Outline labeling records:
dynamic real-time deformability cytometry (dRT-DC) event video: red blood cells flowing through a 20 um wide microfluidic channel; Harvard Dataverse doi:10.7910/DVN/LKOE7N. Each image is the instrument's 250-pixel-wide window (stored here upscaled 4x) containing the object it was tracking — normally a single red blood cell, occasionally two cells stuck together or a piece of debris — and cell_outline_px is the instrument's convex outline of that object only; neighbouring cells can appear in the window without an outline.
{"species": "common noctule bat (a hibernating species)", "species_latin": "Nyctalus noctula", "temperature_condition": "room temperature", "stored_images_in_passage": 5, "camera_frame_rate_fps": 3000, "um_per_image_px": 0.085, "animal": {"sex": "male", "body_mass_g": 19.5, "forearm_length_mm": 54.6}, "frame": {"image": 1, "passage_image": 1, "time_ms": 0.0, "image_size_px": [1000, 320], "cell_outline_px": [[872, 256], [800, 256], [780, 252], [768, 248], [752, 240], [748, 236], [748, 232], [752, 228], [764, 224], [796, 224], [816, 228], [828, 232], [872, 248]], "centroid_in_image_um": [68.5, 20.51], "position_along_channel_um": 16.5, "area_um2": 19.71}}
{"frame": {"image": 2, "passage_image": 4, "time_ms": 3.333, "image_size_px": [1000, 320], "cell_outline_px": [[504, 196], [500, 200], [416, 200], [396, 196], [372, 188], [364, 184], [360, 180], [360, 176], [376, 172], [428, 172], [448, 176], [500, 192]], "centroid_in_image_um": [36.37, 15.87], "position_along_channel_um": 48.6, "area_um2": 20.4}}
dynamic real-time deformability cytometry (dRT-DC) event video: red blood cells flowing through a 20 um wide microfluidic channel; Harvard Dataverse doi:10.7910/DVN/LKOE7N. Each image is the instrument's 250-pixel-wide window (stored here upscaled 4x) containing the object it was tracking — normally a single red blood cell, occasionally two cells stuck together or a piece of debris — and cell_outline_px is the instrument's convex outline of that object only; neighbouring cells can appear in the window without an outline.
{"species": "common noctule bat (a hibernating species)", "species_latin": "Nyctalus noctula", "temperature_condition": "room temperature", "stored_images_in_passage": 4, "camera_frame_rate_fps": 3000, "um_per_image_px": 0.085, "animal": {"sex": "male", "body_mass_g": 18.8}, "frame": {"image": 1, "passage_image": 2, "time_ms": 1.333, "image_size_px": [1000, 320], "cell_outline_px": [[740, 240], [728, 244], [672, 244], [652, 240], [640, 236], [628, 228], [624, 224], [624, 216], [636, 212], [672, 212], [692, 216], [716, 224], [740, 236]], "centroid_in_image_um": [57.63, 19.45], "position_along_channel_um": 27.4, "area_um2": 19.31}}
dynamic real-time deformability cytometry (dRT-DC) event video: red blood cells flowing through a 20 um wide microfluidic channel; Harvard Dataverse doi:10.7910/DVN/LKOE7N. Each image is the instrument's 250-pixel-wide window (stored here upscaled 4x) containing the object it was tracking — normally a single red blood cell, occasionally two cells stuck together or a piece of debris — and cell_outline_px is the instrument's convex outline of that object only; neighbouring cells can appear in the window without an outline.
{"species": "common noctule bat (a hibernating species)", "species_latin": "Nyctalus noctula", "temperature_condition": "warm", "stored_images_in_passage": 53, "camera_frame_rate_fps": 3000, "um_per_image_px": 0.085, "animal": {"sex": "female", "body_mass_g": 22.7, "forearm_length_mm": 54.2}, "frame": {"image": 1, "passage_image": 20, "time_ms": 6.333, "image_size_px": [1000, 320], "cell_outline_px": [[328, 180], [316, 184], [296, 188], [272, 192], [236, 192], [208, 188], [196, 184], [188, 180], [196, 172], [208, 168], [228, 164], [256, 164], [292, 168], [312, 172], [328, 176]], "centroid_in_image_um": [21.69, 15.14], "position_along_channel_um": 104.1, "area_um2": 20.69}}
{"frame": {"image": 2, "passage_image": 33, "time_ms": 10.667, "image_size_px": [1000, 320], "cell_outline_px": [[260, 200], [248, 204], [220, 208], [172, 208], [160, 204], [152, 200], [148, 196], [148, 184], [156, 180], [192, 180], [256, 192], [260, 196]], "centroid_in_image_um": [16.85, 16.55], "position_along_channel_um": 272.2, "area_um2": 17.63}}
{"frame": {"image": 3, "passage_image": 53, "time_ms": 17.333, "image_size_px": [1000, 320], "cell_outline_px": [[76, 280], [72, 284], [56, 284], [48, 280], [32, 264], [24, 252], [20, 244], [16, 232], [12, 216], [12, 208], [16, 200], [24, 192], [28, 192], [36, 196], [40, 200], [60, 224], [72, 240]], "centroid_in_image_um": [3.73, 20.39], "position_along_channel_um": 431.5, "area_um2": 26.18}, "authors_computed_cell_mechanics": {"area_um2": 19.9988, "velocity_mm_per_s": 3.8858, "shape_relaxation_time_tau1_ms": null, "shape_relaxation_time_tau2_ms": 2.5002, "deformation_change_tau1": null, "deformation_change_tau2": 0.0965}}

Stated problem: Copy the material above verbatim.

In response:
dynamic real-time deformability cytometry (dRT-DC) event video: red blood cells flowing through a 20 um wide microfluidic channel; Harvard Dataverse doi:10.7910/DVN/LKOE7N. Each image is the instrument's 250-pixel-wide window (stored here upscaled 4x) containing the object it was tracking — normally a single red blood cell, occasionally two cells stuck together or a piece of debris — and cell_outline_px is the instrument's convex outline of that object only; neighbouring cells can appear in the window without an outline.
{"species": "common noctule bat (a hibernating species)", "species_latin": "Nyctalus noctula", "temperature_condition": "room temperature", "stored_images_in_passage": 5, "camera_frame_rate_fps": 3000, "um_per_image_px": 0.085, "animal": {"sex": "male", "body_mass_g": 19.5, "forearm_length_mm": 54.6}, "frame": {"image": 1, "passage_image": 1, "time_ms": 0.0, "image_size_px": [1000, 320], "cell_outline_px": [[872, 256], [800, 256], [780, 252], [768, 248], [752, 240], [748, 236], [748, 232], [752, 228], [764, 224], [796, 224], [816, 228], [828, 232], [872, 248]], "centroid_in_image_um": [68.5, 20.51], "position_along_channel_um": 16.5, "area_um2": 19.71}}
{"frame": {"image": 2, "passage_image": 4, "time_ms": 3.333, "image_size_px": [1000, 320], "cell_outline_px": [[504, 196], [500, 200], [416, 200], [396, 196], [372, 188], [364, 184], [360, 180], [360, 176], [376, 172], [428, 172], [448, 176], [500, 192]], "centroid_in_image_um": [36.37, 15.87], "position_along_channel_um": 48.6, "area_um2": 20.4}}
dynamic real-time deformability cytometry (dRT-DC) event video: red blood cells flowing through a 20 um wide microfluidic channel; Harvard Dataverse doi:10.7910/DVN/LKOE7N. Each image is the instrument's 250-pixel-wide window (stored here upscaled 4x) containing the object it was tracking — normally a single red blood cell, occasionally two cells stuck together or a piece of debris — and cell_outline_px is the instrument's convex outline of that object only; neighbouring cells can appear in the window without an outline.
{"species": "common noctule bat (a hibernating species)", "species_latin": "Nyctalus noctula", "temperature_condition": "room temperature", "stored_images_in_passage": 4, "camera_frame_rate_fps": 3000, "um_per_image_px": 0.085, "animal": {"sex": "male", "body_mass_g": 18.8}, "frame": {"image": 1, "passage_image": 2, "time_ms": 1.333, "image_size_px": [1000, 320], "cell_outline_px": [[740, 240], [728, 244], [672, 244], [652, 240], [640, 236], [628, 228], [624, 224], [624, 216], [636, 212], [672, 212], [692, 216], [716, 224], [740, 236]], "centroid_in_image_um": [57.63, 19.45], "position_along_channel_um": 27.4, "area_um2": 19.31}}
dynamic real-time deformability cytometry (dRT-DC) event video: red blood cells flowing through a 20 um wide microfluidic channel; Harvard Dataverse doi:10.7910/DVN/LKOE7N. Each image is the instrument's 250-pixel-wide window (stored here upscaled 4x) containing the object it was tracking — normally a single red blood cell, occasionally two cells stuck together or a piece of debris — and cell_outline_px is the instrument's convex outline of that object only; neighbouring cells can appear in the window without an outline.
{"species": "common noctule bat (a hibernating species)", "species_latin": "Nyctalus noctula", "temperature_condition": "warm", "stored_images_in_passage": 53, "camera_frame_rate_fps": 3000, "um_per_image_px": 0.085, "animal": {"sex": "female", "body_mass_g": 22.7, "forearm_length_mm": 54.2}, "frame": {"image": 1, "passage_image": 20, "time_ms": 6.333, "image_size_px": [1000, 320], "cell_outline_px": [[328, 180], [316, 184], [296, 188], [272, 192], [236, 192], [208, 188], [196, 184], [188, 180], [196, 172], [208, 168], [228, 164], [256, 164], [292, 168], [312, 172], [328, 176]], "centroid_in_image_um": [21.69, 15.14], "position_along_channel_um": 104.1, "area_um2": 20.69}}
{"frame": {"image": 2, "passage_image": 33, "time_ms": 10.667, "image_size_px": [1000, 320], "cell_outline_px": [[260, 200], [248, 204], [220, 208], [172, 208], [160, 204], [152, 200], [148, 196], [148, 184], [156, 180], [192, 180], [256, 192], [260, 196]], "centroid_in_image_um": [16.85, 16.55], "position_along_channel_um": 272.2, "area_um2": 17.63}}
{"frame": {"image": 3, "passage_image": 53, "time_ms": 17.333, "image_size_px": [1000, 320], "cell_outline_px": [[76, 280], [72, 284], [56, 284], [48, 280], [32, 264], [24, 252], [20, 244], [16, 232], [12, 216], [12, 208], [16, 200], [24, 192], [28, 192], [36, 196], [40, 200], [60, 224], [72, 240]], "centroid_in_image_um": [3.73, 20.39], "position_along_channel_um": 431.5, "area_um2": 26.18}, "authors_computed_cell_mechanics": {"area_um2": 19.9988, "velocity_mm_per_s": 3.8858, "shape_relaxation_time_tau1_ms": null, "shape_relaxation_time_tau2_ms": 2.5002, "deformation_change_tau1": null, "deformation_change_tau2": 0.0965}}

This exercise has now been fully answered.